## Passage for review
============================================================

# EVAP leak question



## Jdoggsc (Dec 25, 2007)

Hey everyone

I've been getting the P0440 error code (i think it reads "EVAP system control malfunction." I looked through the FSM and followed the instructions to find where the problem was. I checked the voltage in the harness of the EVAP canister purge volume control valve (the first thing it said to check) and it checked out fine. I turned the car on and didn't see it moving at all though. I'm thinking it could be that I need to replace that valve. 

Just out of curiosity i looked at the "EVAP canister purge control valve" and it was covered in layers of greasy/gassy dust--you know what i'm talking about. NOthing else around it was covered except the valve and the 3 hoses that go to it (does anyone know which valve i'm talking about?







)

the main point:* is anyone else's purge control valve covered is grime too?* it is indicative of a leak in my opinion, so i'm thinking that's where the leak is. Autozone doesn't carry the parts, so i'm going to have to go to a nissan dealsership to get the parts and I'd rather not replace both if i can replace just that one.

============================================================

## Dataset
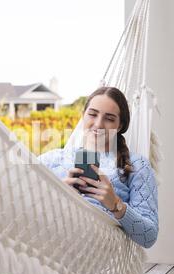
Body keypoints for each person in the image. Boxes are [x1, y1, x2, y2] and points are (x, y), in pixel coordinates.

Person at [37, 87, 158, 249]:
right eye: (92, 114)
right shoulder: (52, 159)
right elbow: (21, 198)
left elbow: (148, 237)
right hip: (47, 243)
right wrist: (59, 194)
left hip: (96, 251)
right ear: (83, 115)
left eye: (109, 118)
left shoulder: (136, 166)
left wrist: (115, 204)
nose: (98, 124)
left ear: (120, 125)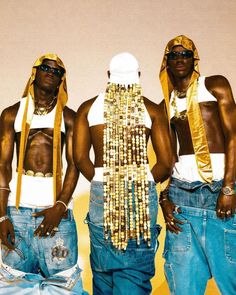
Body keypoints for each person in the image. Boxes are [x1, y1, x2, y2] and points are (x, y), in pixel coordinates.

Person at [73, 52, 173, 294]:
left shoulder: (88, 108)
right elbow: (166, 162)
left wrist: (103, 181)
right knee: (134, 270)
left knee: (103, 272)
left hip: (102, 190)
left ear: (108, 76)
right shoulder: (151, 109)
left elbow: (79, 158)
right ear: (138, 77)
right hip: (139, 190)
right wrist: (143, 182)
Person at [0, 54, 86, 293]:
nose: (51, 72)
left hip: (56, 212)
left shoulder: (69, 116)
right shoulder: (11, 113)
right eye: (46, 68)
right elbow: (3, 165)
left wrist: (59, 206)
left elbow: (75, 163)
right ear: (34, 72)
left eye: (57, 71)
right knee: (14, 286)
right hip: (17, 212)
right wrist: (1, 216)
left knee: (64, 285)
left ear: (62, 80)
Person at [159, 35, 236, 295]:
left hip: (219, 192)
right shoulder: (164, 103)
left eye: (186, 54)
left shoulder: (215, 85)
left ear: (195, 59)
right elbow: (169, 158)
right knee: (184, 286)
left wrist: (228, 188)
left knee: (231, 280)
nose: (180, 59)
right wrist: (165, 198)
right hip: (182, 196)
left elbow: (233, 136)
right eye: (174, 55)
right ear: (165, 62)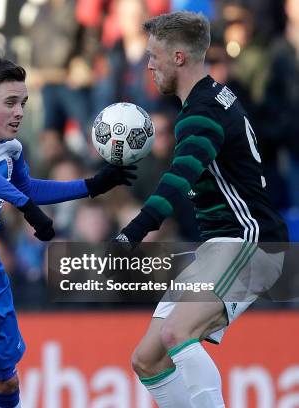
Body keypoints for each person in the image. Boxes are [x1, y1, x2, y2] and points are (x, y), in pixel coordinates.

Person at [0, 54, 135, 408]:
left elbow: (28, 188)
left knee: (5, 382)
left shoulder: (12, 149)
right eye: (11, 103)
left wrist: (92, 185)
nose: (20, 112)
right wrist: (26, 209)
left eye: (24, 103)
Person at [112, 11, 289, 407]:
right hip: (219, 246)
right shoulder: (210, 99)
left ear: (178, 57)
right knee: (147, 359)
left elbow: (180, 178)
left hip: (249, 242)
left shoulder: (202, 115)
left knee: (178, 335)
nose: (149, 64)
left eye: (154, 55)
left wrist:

============================================================

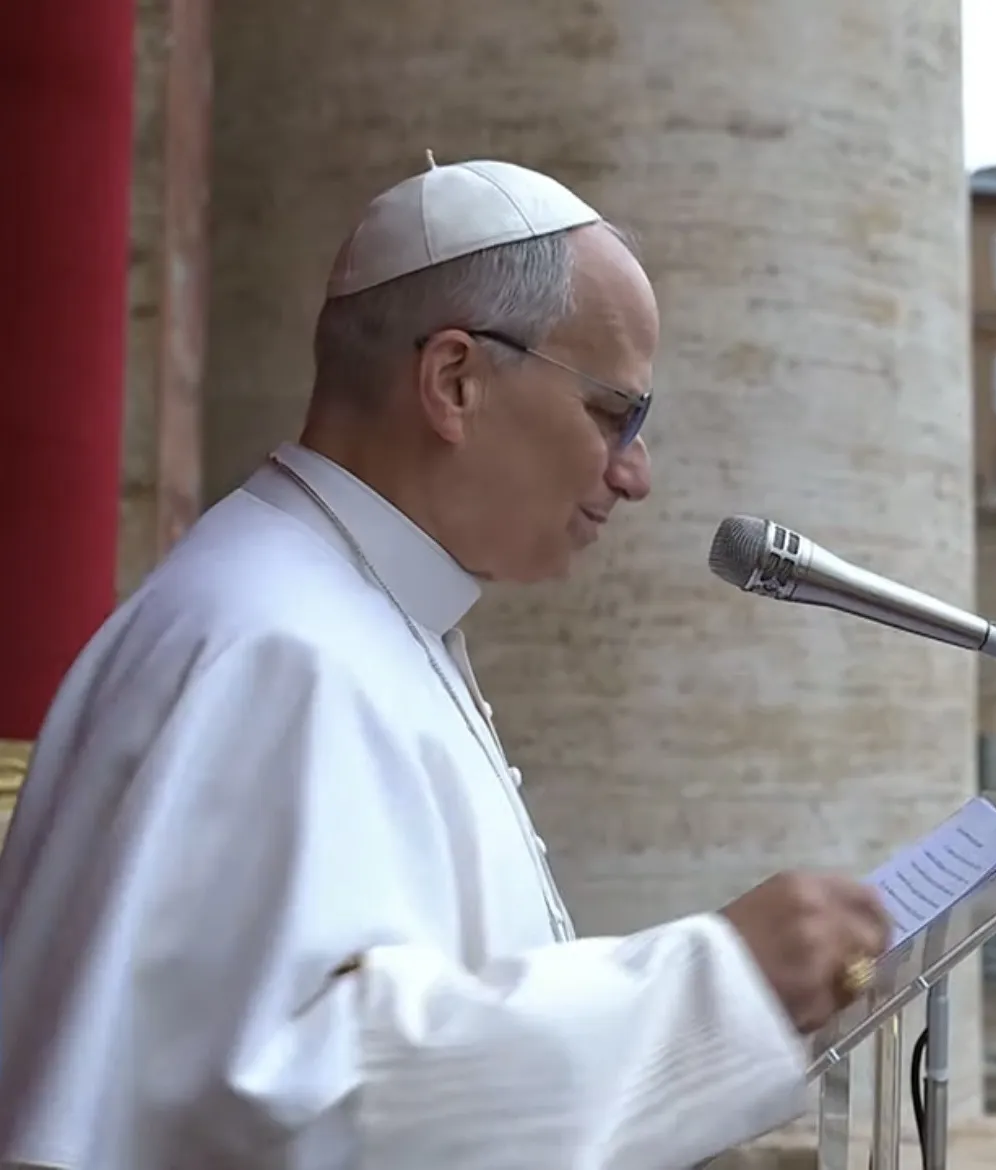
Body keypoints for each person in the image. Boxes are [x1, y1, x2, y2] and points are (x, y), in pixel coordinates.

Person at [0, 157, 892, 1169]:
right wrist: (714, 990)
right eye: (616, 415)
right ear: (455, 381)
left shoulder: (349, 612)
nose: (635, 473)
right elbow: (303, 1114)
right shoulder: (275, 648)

============================================================

## Exercise description
Reproduce the part of the EVAP leak thread that opens with the words "# EVAP leak" and closes with "replace that valve.", replacing "voltage" with "resistance".

## Answer space
# EVAP leak question



## Jdoggsc (Dec 25, 2007)

Hey everyone

I've been getting the P0440 error code (i think it reads "EVAP system control malfunction." I looked through the FSM and followed the instructions to find where the problem was. I checked the resistance in the harness of the EVAP canister purge volume control valve (the first thing it said to check) and it checked out fine. I turned the car on and didn't see it moving at all though. I'm thinking it could be that I need to replace that valve.